Song by Grateful Dead

from the album Go to Heaven
- Written: July 1979
- Released: April 28, 1980
- Length: 5:54
- Label: Arista
- Songwriters: Bob Weir; John Perry Barlow;
- Producer: Gary Lyons

= Lost Sailor =

"Lost Sailor" is a song by American rock band the Grateful Dead. It was released on April 28, 1980, as the fifth track on the band's eleventh studio album Go to Heaven. The song was written by rhythm guitarist and vocalist Bob Weir with lyricist John Perry Barlow.

==Overview==

According to David Dodd, "Lost Sailor" was written in Mill Valley, California, in July 1979. The song was debuted in concert on August 4, 1979, while its first performance as a pairing with "Saint of Circumstance" occurred on August 31. While the two songs were a common fixture in setlists throughout the early 1980s, "Lost Sailor" would cease to be played after 1986. "Saint of Circumstance" would continue to be performed until the band's 1995 disbandment.

"Lost Sailor" was recorded almost entirely live in the studio, with only the vocals being overdubbed. Weir stated in a 1980 column with International Musician that he recorded a live vocal during the initial take, but it needed to be re-recorded due to leakage.

Stevie Chick of The Guardian describes "Lost Sailor" as "meditative" and "melancholic", with lyrical content that sees "a disillusioned Weir recognises himself in the figure of a haggard old boatman as dedicated to the sea as the singer and guitarist is to the open road". Dodd, in a column for the band's official website, notes that both "Sailor" and "Saint" "feature a narrator who is unsure where he may be going, but seems willing to keep going nonetheless". He notes the "one distinct link" between both songs' lyrics is a reference to the Dog Star (the colloquial name for Sirius). Oliver Trager places "Lost Sailor" in a line of Weir compositions which endorse "misfit power", similarly to "Saint of Circumstance", "Feel Like a Stranger", and "Picasso Moon". Trager characterizes the narrator as "hopeful but fruitless in his attempt to touch the shore of life", with the song's "ever-shifting rhythms and melody" and "vivid nautical and seafaring lore" fitting in with the oceanic theme.

==Reception==

"Lost Sailor" has received positive reviews from critics. After Weir's death in 2026, Chick chose the song as one of Weir's 10 best recordings. Samuel Graham and Sam Sutherland of Record World praised the song as "terrific" and felt it "more than redeem[s]" the "couple of weak tracks" found on Go to Heaven. Lindsay Planer considers "Lost Sailor" to be among the "few gems" included on Go to Heaven, stating that while its studio recording is "obviously not as thoroughly developed as it would become in concert", its "lilting melody and fluctuating tempos are reminiscent of [Weir's] 'Weather Report Suite' from the 1973 release Wake of the Flood." Conversely, in his review of its parent album, J. M. DeMatteis of Rolling Stone dismissed the track as "maundering".
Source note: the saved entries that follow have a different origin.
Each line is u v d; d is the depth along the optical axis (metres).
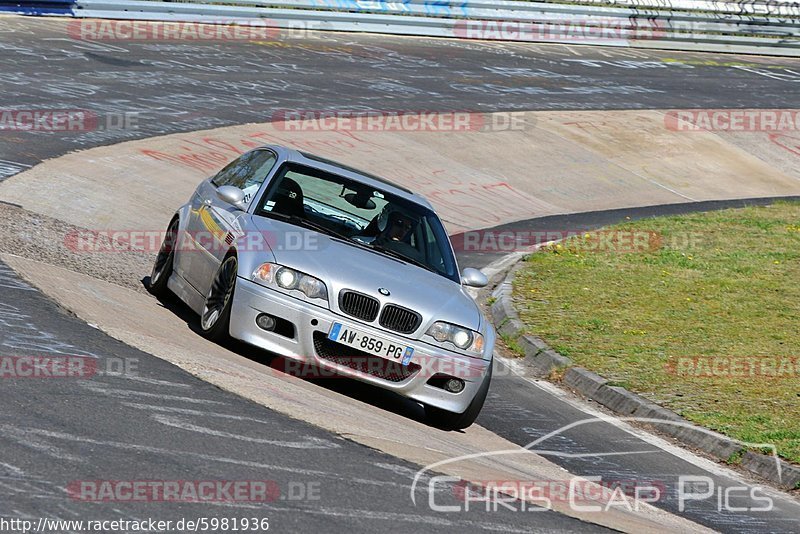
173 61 62.03
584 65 86.62
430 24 85.44
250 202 22.91
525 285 37.94
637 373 28.45
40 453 13.21
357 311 20.44
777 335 33.28
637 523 16.53
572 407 26.25
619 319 34.12
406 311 20.59
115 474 13.03
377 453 16.42
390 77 70.00
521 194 55.28
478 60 81.00
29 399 15.08
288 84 62.75
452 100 67.50
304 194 23.44
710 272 41.88
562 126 67.62
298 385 20.23
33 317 19.69
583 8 93.38
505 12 89.44
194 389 17.33
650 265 42.44
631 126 71.06
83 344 18.61
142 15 69.56
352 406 20.02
Drummer Bill Kreutzmann was more critical of the song in Deal: My Three Decades of Drumming, Dreams and Drugs with the Grateful Dead, remarking that it "used to drive me nuts. The words don't get me at all... it's just not one of my favorites". Kreutzmann also recalled fellow drummer Mickey Hart would "mock the lyrics, off mic, and make all sorts of funny faces that would entertain the rest of us" while performing the song live.